Get plenty of bright sunlight exposure in the morning and at noon
Exposure to bright light first thing in the morning stops production of the sleep-inducing hormone melatonin and signals to your body that it’s time to wake up. Outdoor sunlight is best, so you might even want to take a quick walk outside.
Not only will this increase in physical activity help you sleep later, but taking your walk outdoors — either first thing in the morning or around noon when the sun is high — gives you more exposure to bright sunlight, which helps anchor your circadian clock.
At sundown, dim your lights (and/or use amber-colored glasses)
In the evening (around 8 p.m.) you’ll want to dim your lights and turn off electronic devices. Normally, your brain starts secreting melatonin between 9 p.m. and 10 p.m., and these devices emit light that may stifle that process. After sundown, shift to a low-wattage incandescent bulb with yellow, orange or red light if you need illumination.
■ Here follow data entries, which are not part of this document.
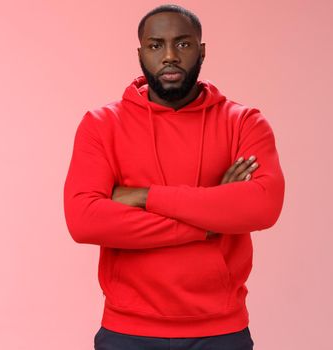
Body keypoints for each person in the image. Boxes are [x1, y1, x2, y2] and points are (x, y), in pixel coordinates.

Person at [63, 4, 285, 349]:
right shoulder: (102, 125)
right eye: (155, 45)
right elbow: (85, 221)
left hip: (220, 331)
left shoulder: (244, 122)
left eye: (183, 44)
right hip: (127, 331)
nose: (169, 56)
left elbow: (263, 207)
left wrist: (142, 196)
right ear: (141, 53)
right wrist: (210, 220)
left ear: (202, 50)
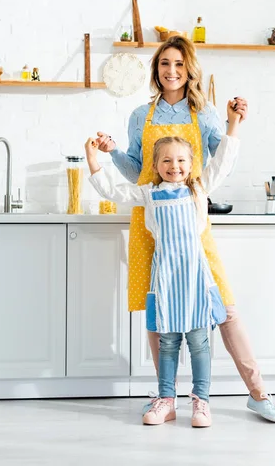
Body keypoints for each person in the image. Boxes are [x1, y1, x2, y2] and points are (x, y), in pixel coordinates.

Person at [94, 36, 275, 423]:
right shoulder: (139, 116)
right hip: (151, 221)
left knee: (223, 307)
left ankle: (258, 391)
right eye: (165, 63)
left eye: (179, 63)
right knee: (157, 310)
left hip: (192, 219)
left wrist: (234, 122)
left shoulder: (206, 114)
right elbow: (137, 169)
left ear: (189, 68)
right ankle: (167, 399)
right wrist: (112, 153)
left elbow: (217, 166)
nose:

A salt lamp illuminated by a 5-watt incandescent bulb is an ideal solution that will not interfere with your melatonin production. If using a computer or smartphone, install blue light-blocking software like Iris — an improved version of f.lux.
The easiest solution, however, is to use amber-colored glasses that block blue light. I found an Uvex model (S1933X) on Amazon that costs just $9 and eliminates virtually all blue light. This way you don’t have to worry about installing programs on all your devices or buying special light bulbs for evening use. Once you have your glasses on, it doesn’t matter what light sources you have on in your house.
Your body thrives on exercise and movement. It reduces your risk of cardiovascular disease and metabolic disorders. Exercise will help you get to sleep more easily and sleep more soundly. However, your body also releases cortisol during exercise, which may reduce your melatonin secretion. Exercise at least three hours before bed, and earlier if you can.
Keep your room cool
The optimal temperature for sleeping is between 60 and 68 F. If your room is cooler or warmer, you may have a more restless night’s sleep.43 During sleep your body’s core temperature drops to the lowest level during a 24-hour period. The cooler your room is, the more conducive it may be to your body’s natural drop in temperature.